23/08/2025
En el Japón feudal, bajo el cielo apagado de un amanecer invernal, un joven samurái llamado Daichi practicaba en el patio de su maestro, el veterano Masanobu. La nieve cubría el terreno y cada exhalación del muchacho se volvía humo en el aire mientras repetía una y otra vez los movimientos de su katana.
Aquel día, sin embargo, sus manos temblaban más de lo habitual y su mirada permanecía clavada en el suelo. Masanobu, observando desde el pórtico, percibió el peso de su tensión.
—Daichi —dijo con voz firme—, ¿qué pensamientos perturban tanto tu espíritu?
El joven dejó caer la espada sobre la nieve y, sin atreverse a mirarlo, murmuró:
—No soy lo bastante fuerte, maestro. Mi técnica es torpe, mi mente es frágil… temo no ser digno del camino del samurái.
Masanobu descendió los escalones con paso sereno hasta situarse frente a él.
—¿Conoces un viejo proverbio? —preguntó.
Daichi negó con la cabeza.
—Dice: “Nunca hables mal de ti mismo, porque el guerrero dentro de ti escuchará esas palabras y se quebrará.”
El maestro tomó un puñado de nieve y lo dejó caer en la mano del joven.
—Observa esta nieve. Si dices que es débil, se derretirá en tu palma. Pero si reconoces que tiene fuerza para cubrir montañas y bloquear caminos, entonces la respetarás. Así funciona tu espíritu: se endurece o se desvanece según lo que le digas.
El muchacho permaneció en silencio.
—Cada vez que te insultas, tu guerrero interior baja la guardia.
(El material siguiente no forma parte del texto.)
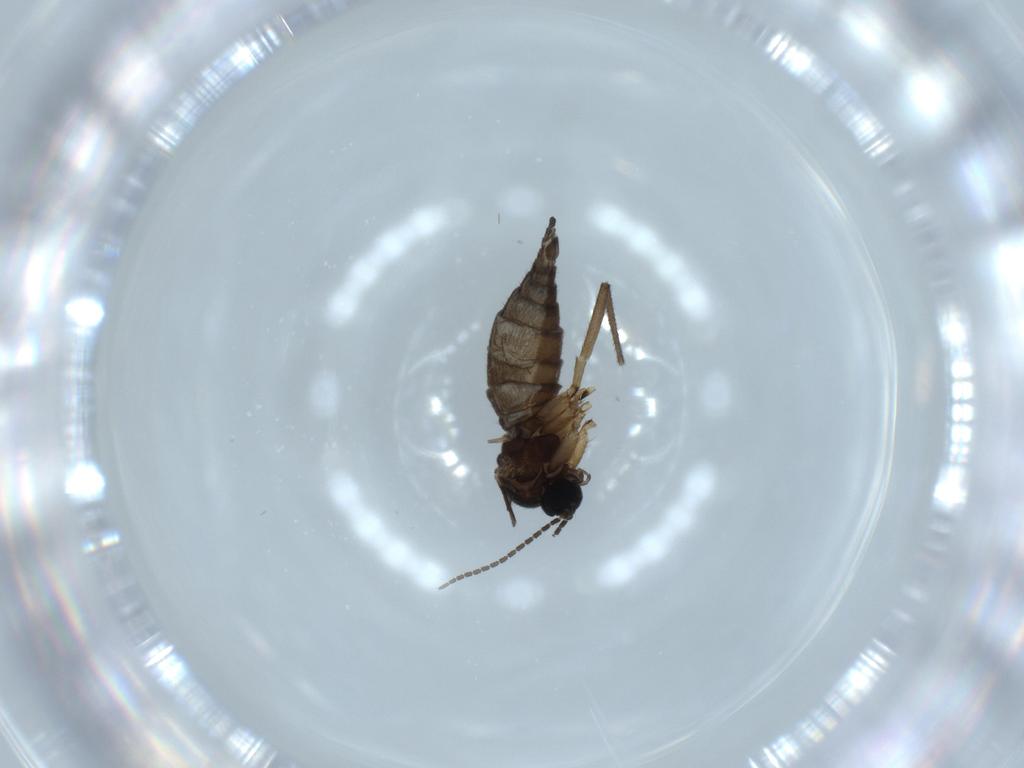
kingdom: Animalia
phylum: Arthropoda
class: Insecta
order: Diptera
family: Sciaridae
Y un samurái con el alma herida, aunque empuñe la espada más afilada, ya ha perdido antes de luchar.
Daichi respiró profundamente, recogió su katana y se inclinó con respeto.
—Entonces, desde hoy, hablaré como si mi guerrero interior escuchara cada palabra… porque lo hace.
Masanobu esbozó una leve sonrisa.
—Recuerda, Daichi: el acero de la espada lo moldea el herrero; el acero del espíritu, lo forja tu lengua.
Y así, bajo la nieve que seguía cayendo, el joven samurái retomó su entrenamiento, con la certeza de que su voz podía convertirse en su mayor arma… o en su peor enemigo.